Using autograd.grad later causes lag in moving batch to GPU

I’m using autograd for the first time (as in, I’ve never gone this low level before) and I think I’m doing it wrong. I would appreciate some help on finding what mistake I’m making. The issue is as follows:
A. runs every parameter update. B. runs every 4 parameter updates (in same loop as A) and calls C (where I use autograd.grad). On every iteration of the loop immediately following B being run, moving my training data to my GPU is really slow (as in, it takes multiple seconds). If I disable B entirely, this lag disappears and everything in A runs as fast as you’d expect. There is no noticeable lag during B or during any of the code that follows it, just at the point I’ve marked (moving my batch to gpu).

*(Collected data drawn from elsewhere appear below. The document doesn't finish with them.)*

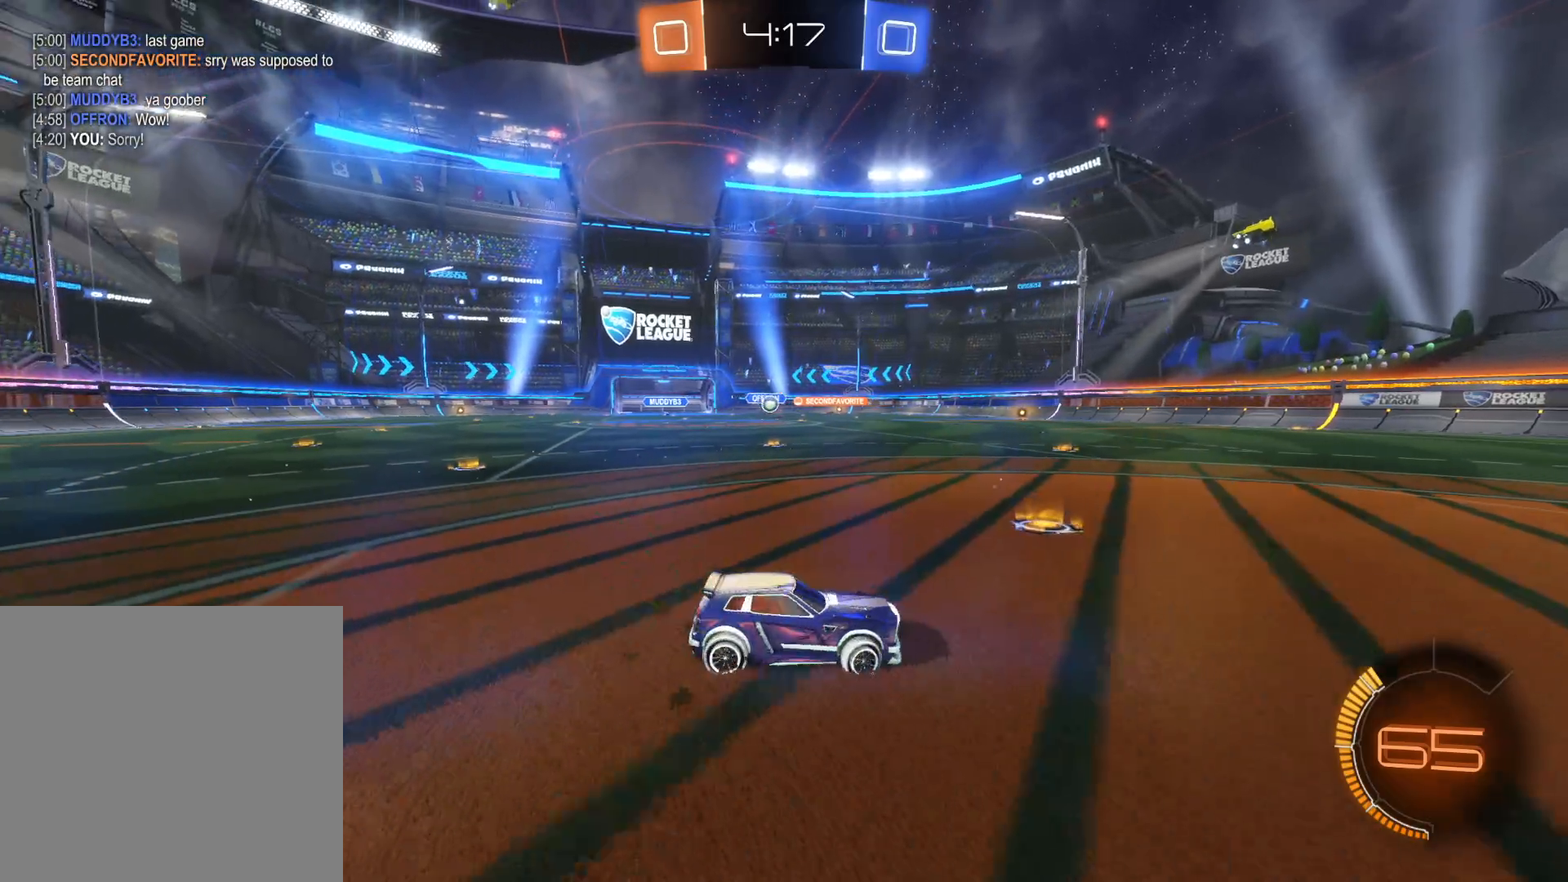
{"buttons": ["R2"], "left_stick": "left", "right_stick": "center", "events": [[200, "L3", "up"], [316, "L1", "up"], [483, "R2", "down"]]}
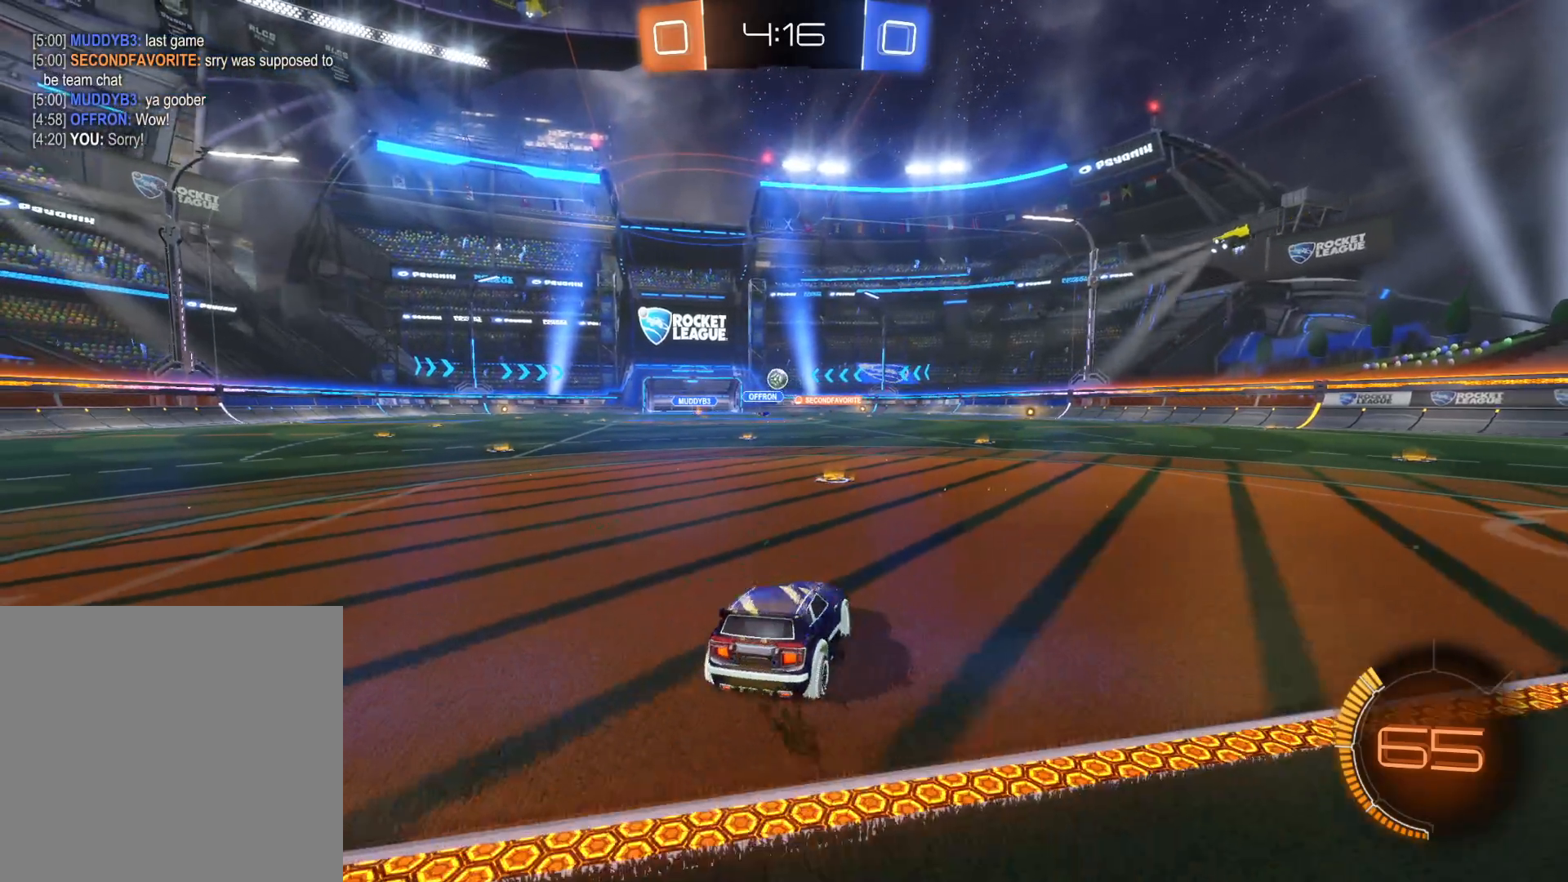
{"buttons": ["L2"], "left_stick": "down-right", "right_stick": "center", "events": [[216, "L2", "down"], [216, "R2", "up"], [250, "left_stick", "down"], [450, "left_stick", "down-right"]]}
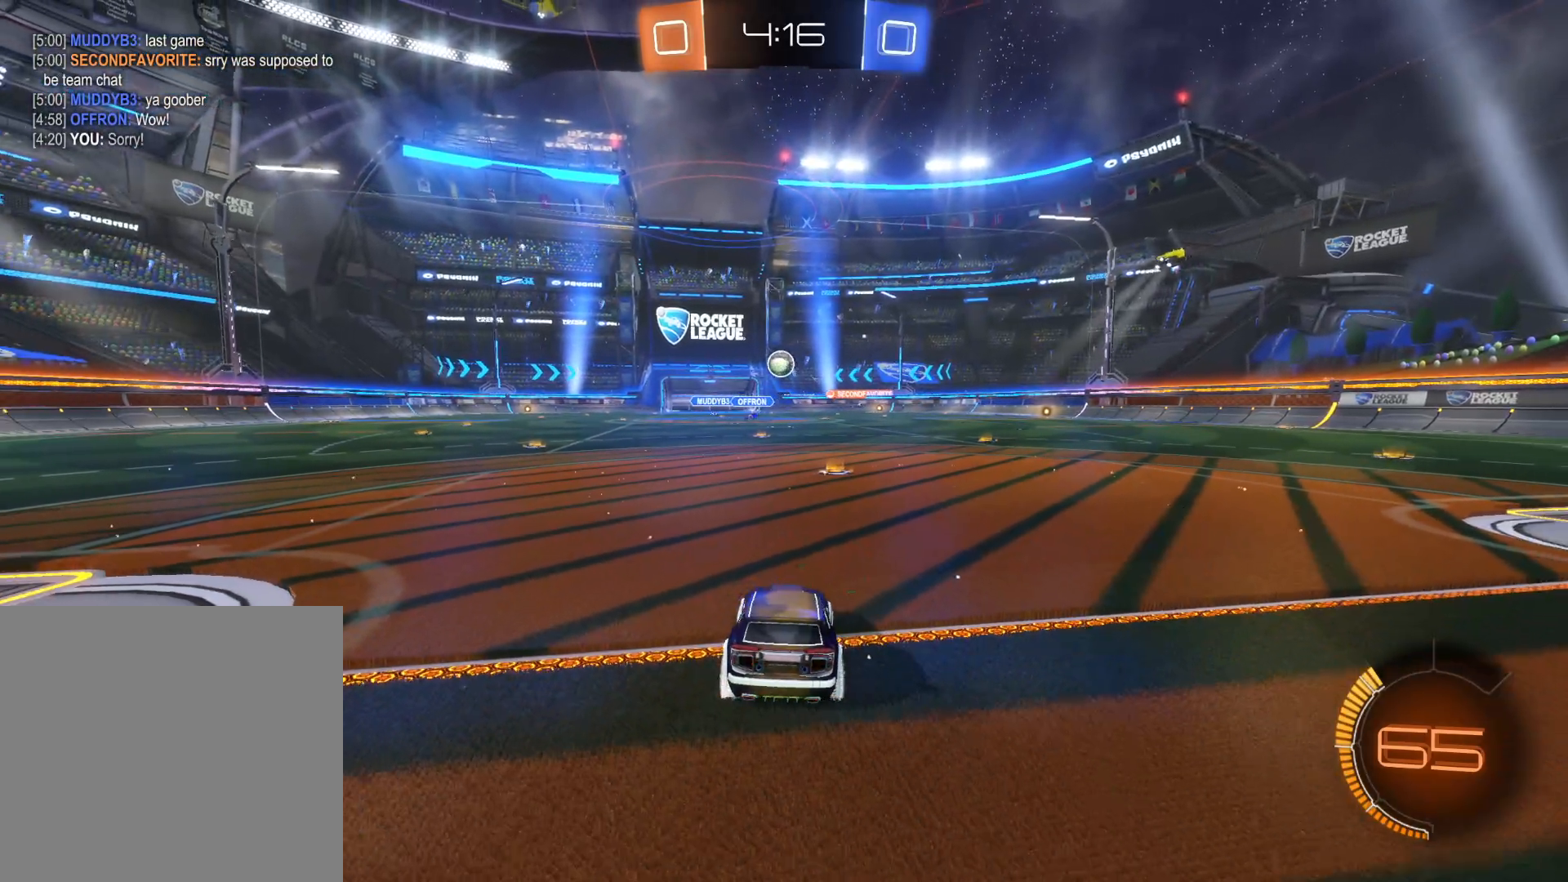
{"buttons": ["CIRCLE", "R2"], "left_stick": "center", "right_stick": "center", "events": [[83, "L2", "up"], [83, "R2", "down"], [116, "left_stick", "center"], [216, "left_stick", "left"], [366, "left_stick", "center"], [466, "CIRCLE", "down"]]}
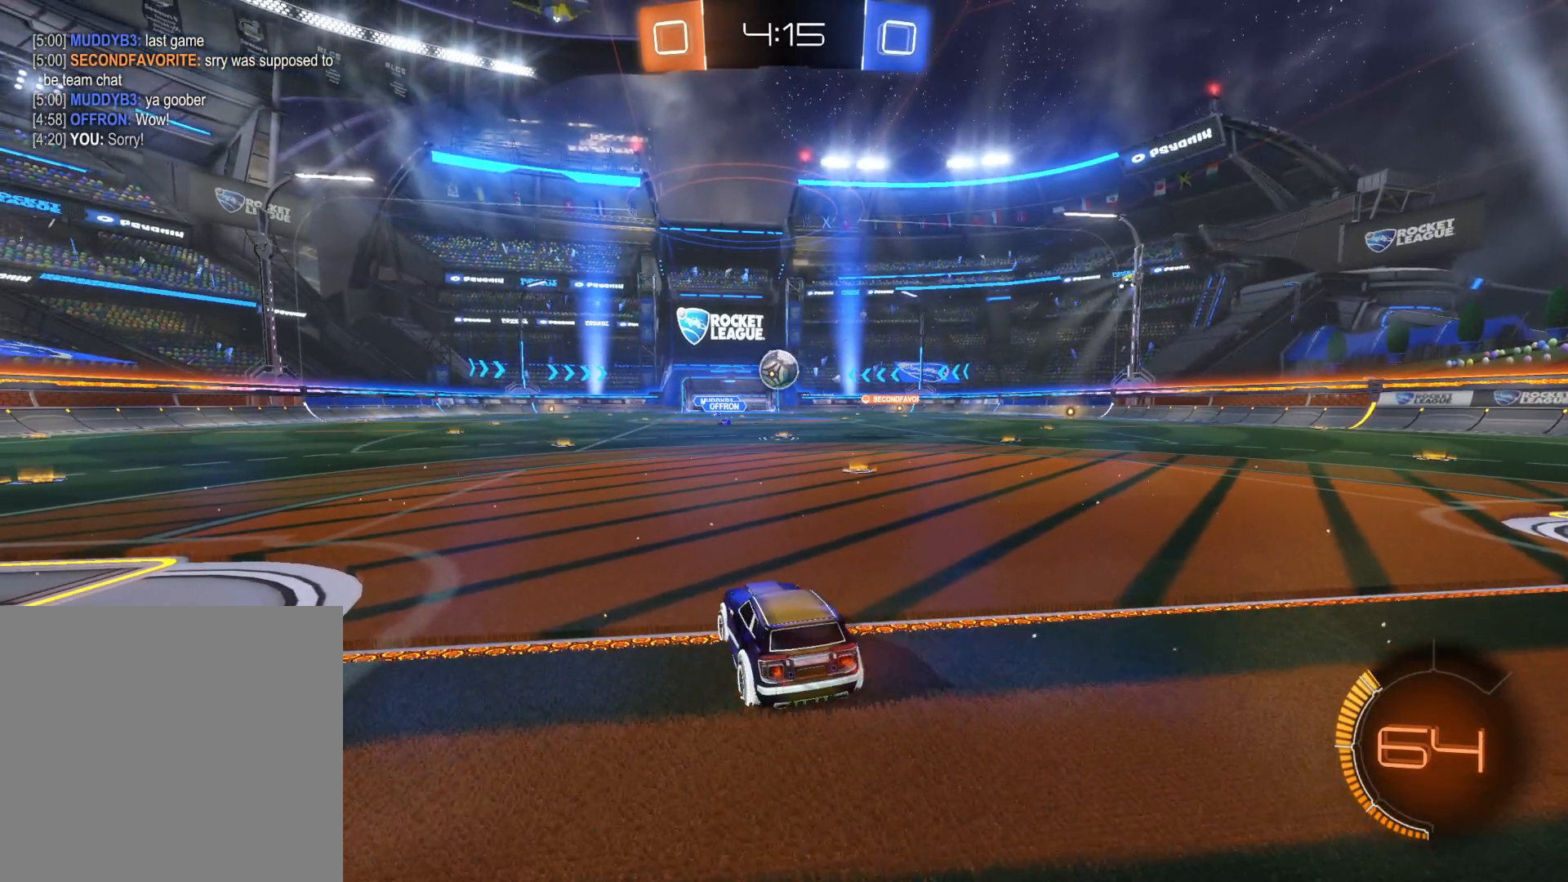
{"buttons": ["CROSS", "CIRCLE", "R2"], "left_stick": "down", "right_stick": "center", "events": [[333, "CIRCLE", "up"], [333, "left_stick", "down"], [416, "CIRCLE", "down"], [416, "CROSS", "down"]]}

dataset = ImageFolder(data_path, transform = util.getImToTensorTF())
train_data =, batch_size = BATCH_SIZE,
            shuffle = True, pin_memory = True, num_workers = 0)
g_opt = torch.optim.AdamW(g.parameters(),
            betas = (0, 0.99 ** (G_PPL_INTERVAL / (G_PPL_INTERVAL + 1))))
real, _ = next(iter(train_data))
real = real.cuda() # lag here (first cuda op in loop)
if do_g_ppl:
            path_batch = BATCH_SIZE // PPL_BATCH
            path_batch = max(1, path_batch)
            latent = util.getMixingLatent(path_batch)
            fake, latents = g(latent)
            ppl_loss, ppl_norms, w_bar = loss_funcs.PPL(latents, fake, w_bar)
            g.zero_grad(set_to_none = True)
            ppl_loss = PPL_WEIGHT * ppl_loss * G_PPL_INTERVAL
            ppl_loss += 0 * fake[0, 0, 0, 0] # Ties to g output


Where the PPL loss is calculated by this function:

# Perpetual path length
# Takes input output pair from generator
# And a moving average of path length
def PPL(latents, gen_img, avg_path_len):
    n, c, h, w = gen_img.shape
    y = torch.randn_like(gen_img) / ((h * w)**.5)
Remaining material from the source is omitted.